While the idea has been widely discussed in the planning world since the 1990s, it has been more controversial outside of the profession. Elon Musk, for example, has called it “one of the most irrational theories I’ve ever heard.” (Of course, Musk founded the Boring Co., which proposes building tunnels to alleviate traffic congestion.)
Those divisions played out in the research, both in how much respondents believed in the concept of induced demand and how it should affect proposals to widen roads.
In the survey, 93% of planning students said roads should not be widened to meet demand. Just 58% of engineering students said the same thing. And the public largely rejected the planners’ approach–just 24% of respondents agreed that roads should not be widened.
Planning students were also much more supportive than their counterparts of raising the federal gas tax, converting downtown parking into other uses, and imposing congestion pricing to discourage auto use.
All three groups overwhelmingly backed the idea of expanding transit, but, even then, the planning students were the most supportive of the idea.
Differing Perspectives Abound
Kelcie Ralph, a Rutgers university planning professor and one of the authors of the study, said one of the most striking findings was the difference in how people explained why American society had become so oriented around automobiles.
In planning schools, students are taught that the move toward automobiles was the result of government policies and business decisions that encouraged people to use motor vehicles rather than other modes of transportation, including the development of interstate highways, the prevalence of free parking or the availability of cheap gasoline.
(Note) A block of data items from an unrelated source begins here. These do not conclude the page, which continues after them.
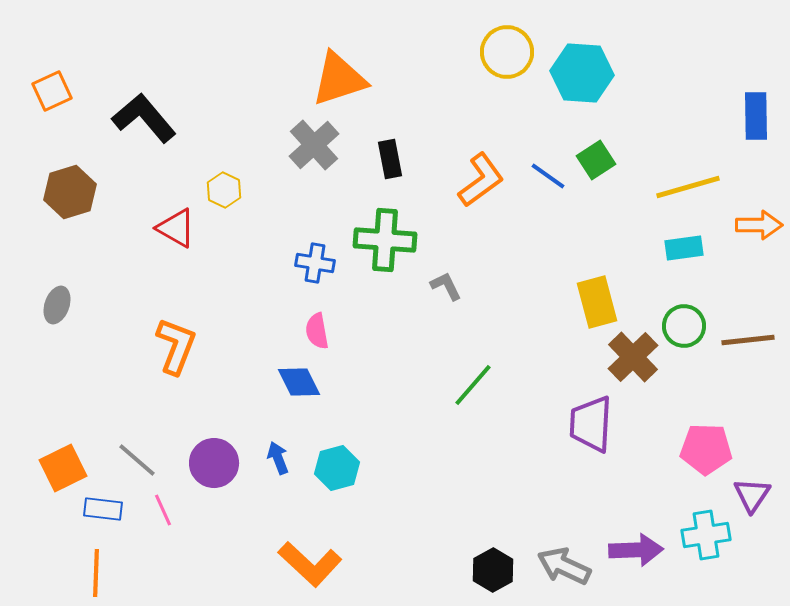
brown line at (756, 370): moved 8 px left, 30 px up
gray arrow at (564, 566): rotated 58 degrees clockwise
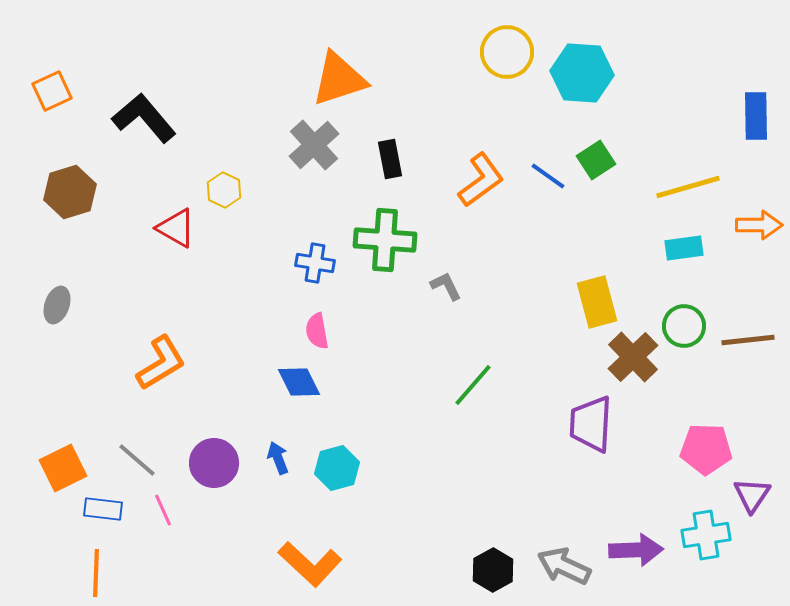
orange L-shape at (176, 346): moved 15 px left, 17 px down; rotated 38 degrees clockwise
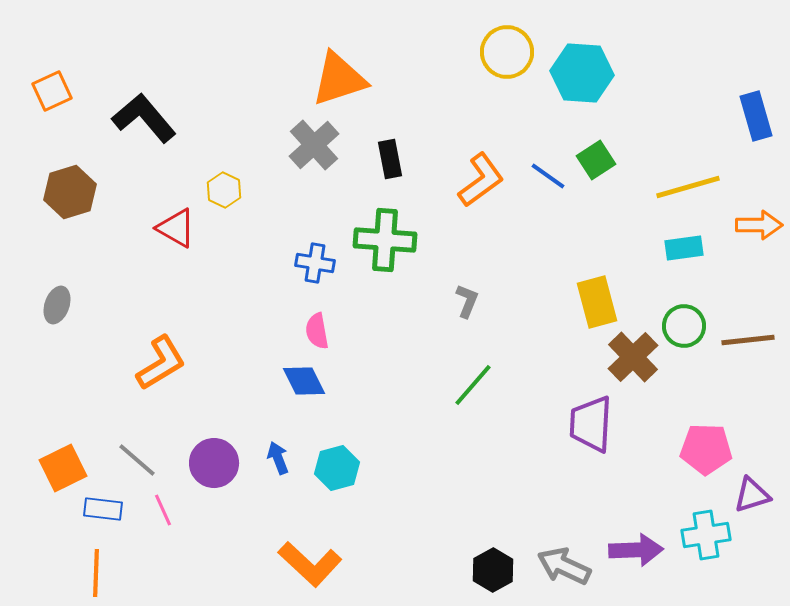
blue rectangle at (756, 116): rotated 15 degrees counterclockwise
gray L-shape at (446, 286): moved 21 px right, 15 px down; rotated 48 degrees clockwise
blue diamond at (299, 382): moved 5 px right, 1 px up
purple triangle at (752, 495): rotated 39 degrees clockwise
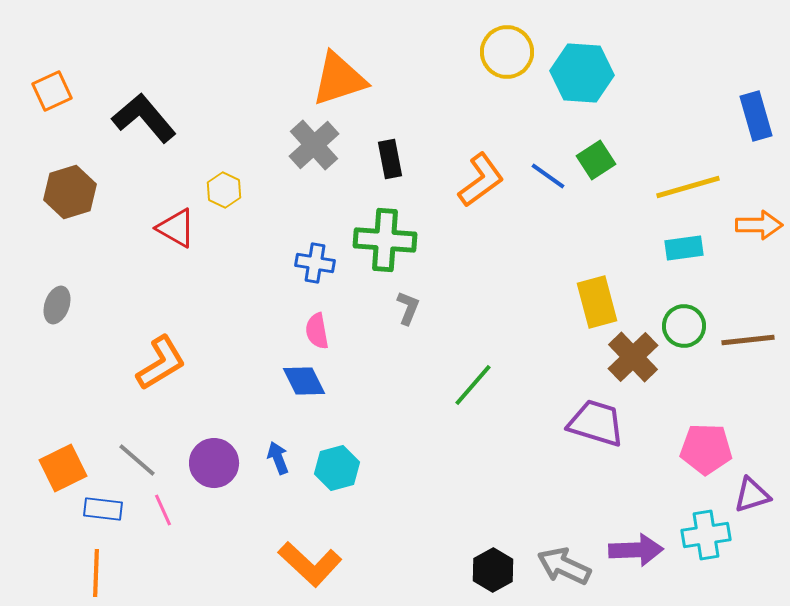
gray L-shape at (467, 301): moved 59 px left, 7 px down
purple trapezoid at (591, 424): moved 5 px right, 1 px up; rotated 104 degrees clockwise
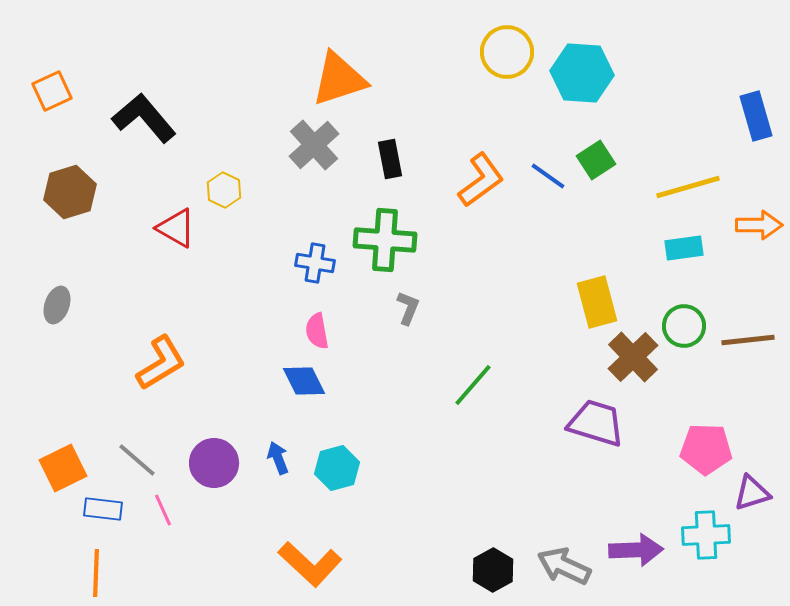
purple triangle at (752, 495): moved 2 px up
cyan cross at (706, 535): rotated 6 degrees clockwise
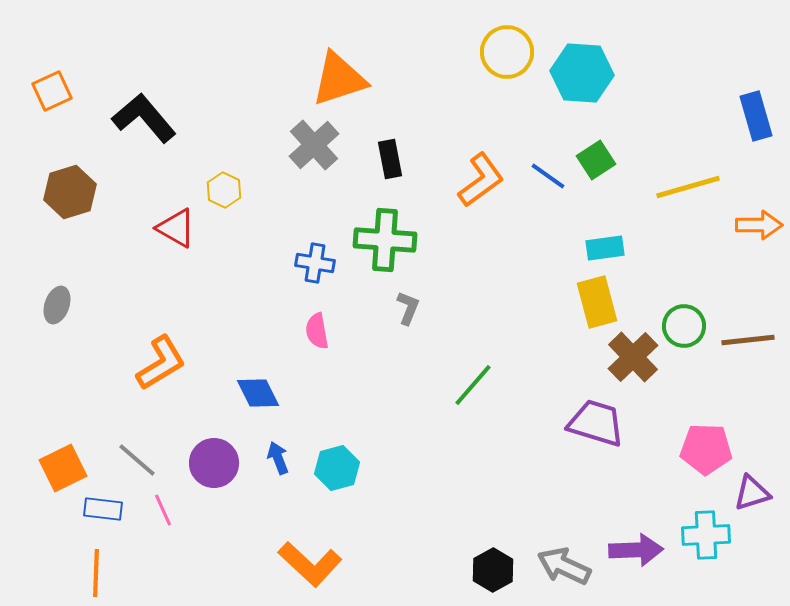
cyan rectangle at (684, 248): moved 79 px left
blue diamond at (304, 381): moved 46 px left, 12 px down
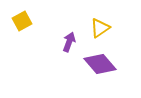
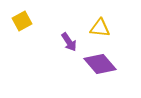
yellow triangle: rotated 40 degrees clockwise
purple arrow: rotated 126 degrees clockwise
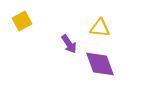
purple arrow: moved 2 px down
purple diamond: rotated 20 degrees clockwise
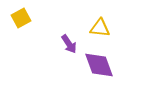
yellow square: moved 1 px left, 3 px up
purple diamond: moved 1 px left, 1 px down
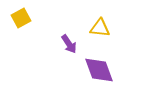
purple diamond: moved 5 px down
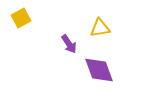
yellow triangle: rotated 15 degrees counterclockwise
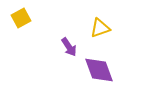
yellow triangle: rotated 10 degrees counterclockwise
purple arrow: moved 3 px down
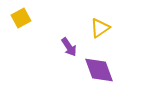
yellow triangle: rotated 15 degrees counterclockwise
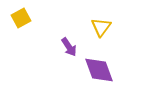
yellow triangle: moved 1 px right, 1 px up; rotated 20 degrees counterclockwise
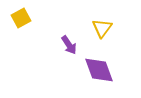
yellow triangle: moved 1 px right, 1 px down
purple arrow: moved 2 px up
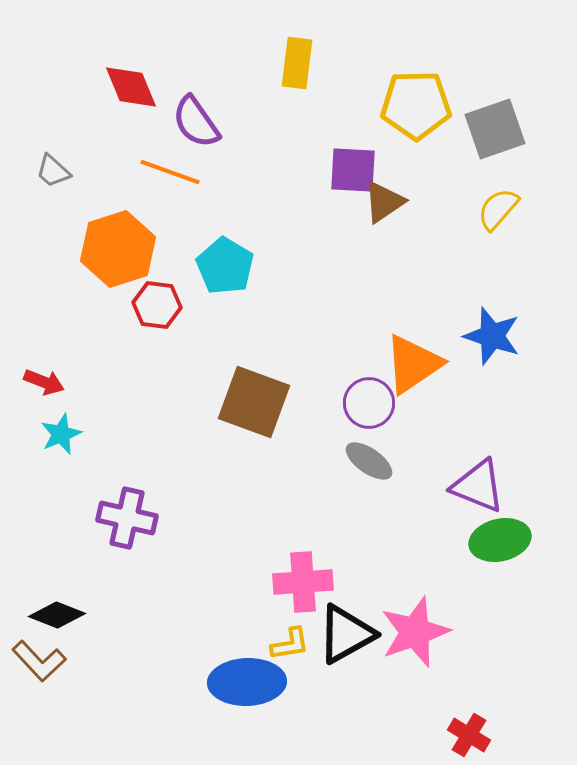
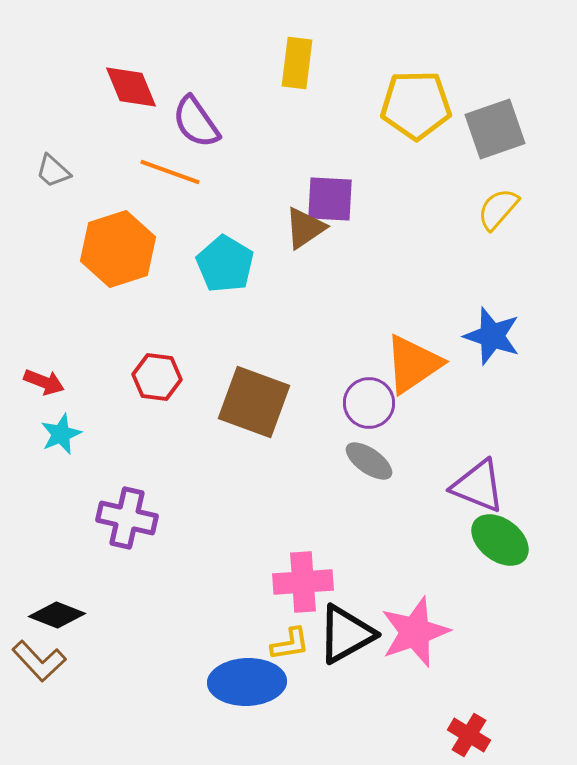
purple square: moved 23 px left, 29 px down
brown triangle: moved 79 px left, 26 px down
cyan pentagon: moved 2 px up
red hexagon: moved 72 px down
green ellipse: rotated 50 degrees clockwise
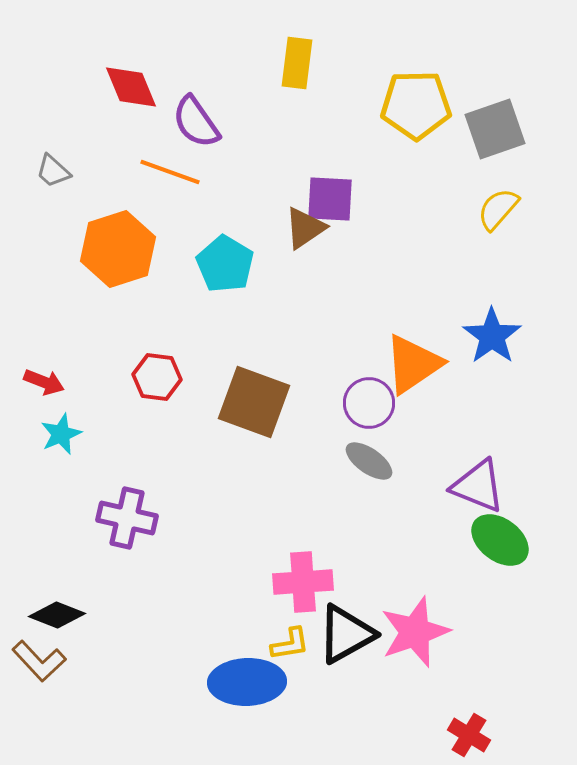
blue star: rotated 18 degrees clockwise
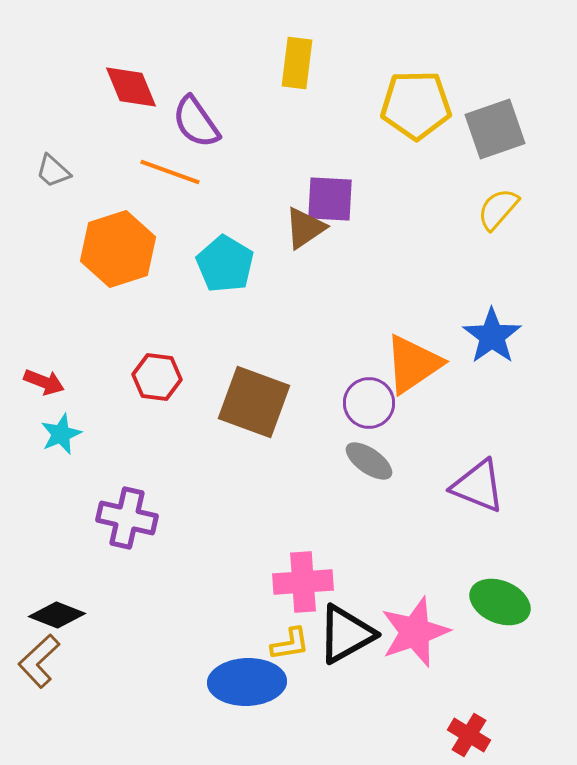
green ellipse: moved 62 px down; rotated 14 degrees counterclockwise
brown L-shape: rotated 90 degrees clockwise
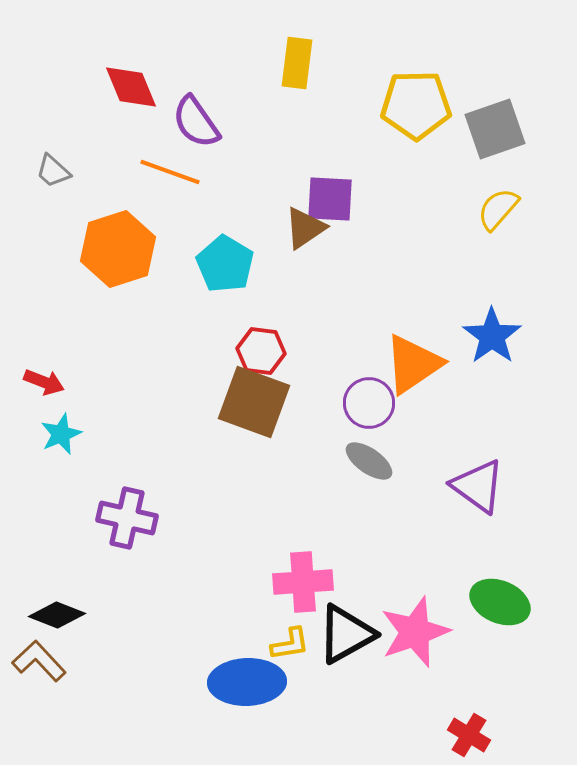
red hexagon: moved 104 px right, 26 px up
purple triangle: rotated 14 degrees clockwise
brown L-shape: rotated 90 degrees clockwise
“For the public, that’s just not a story they tell, and engineers are between those extremes,” she said in an interview with Route Fifty.
The survey showed that 82% of planning students agreed with the idea that driving was promoted as a policy, compared with 55% of engineering students and 41% of public respondents.
The underlying beliefs about how automobiles became so dominant in American life also affect people’s preferences on transportation policy, Ralph said.
“If you think it was totally natural, that everyone loves driving, then you’d be more skeptical about changing the status quo,” she explained.
Ralph’s research also showed that planners were more optimistic about the ability of officials to shape behavior through policy. Eighty-four percent of planning students thought systems change was possible, compared with 78% of engineering students and 68% of the public.
The general differences in attitude played out with more specific examples, too. For instance, three quarters of planning students agreed with the idea that price could change people’s behavior, compared with 70% of engineering students and 52% of the public.
Ralph told Route Fifty that the public’s skepticism about the ability to change meant that planners in government should make far more use of pilot programs.
“Do real quick, light-touch, reversible policies and infrastructure, and, if it doesn’t work, get rid of it,” she said. “Our current planning process is so slow, and people can … veto it at every point. If we let that process play out, it’s true, we won’t actually change much. So we have to act quickly.”
Ralph also emphasized that the purpose of the survey was not to blame engineers for their disagreements with planners, although the authors did say transportation engineers could “benefit from greater exposure to transportation planning concepts” like induced demand.
“We [planners] do not know a lot of the things that they know, and we have very different roles in the planning process. But I do think being able to communicate across those differences would be really helpful,” she said.
The other authors of the study are planning professors Nicholas Klein of Cornell University and Anne Brown of the University of Oregon, along with Calvin Thigpen, the director of policy research for Lime, the micromobility company.
Daniel C. Vock is a senior reporter for Route Fifty based in Washington, D.C.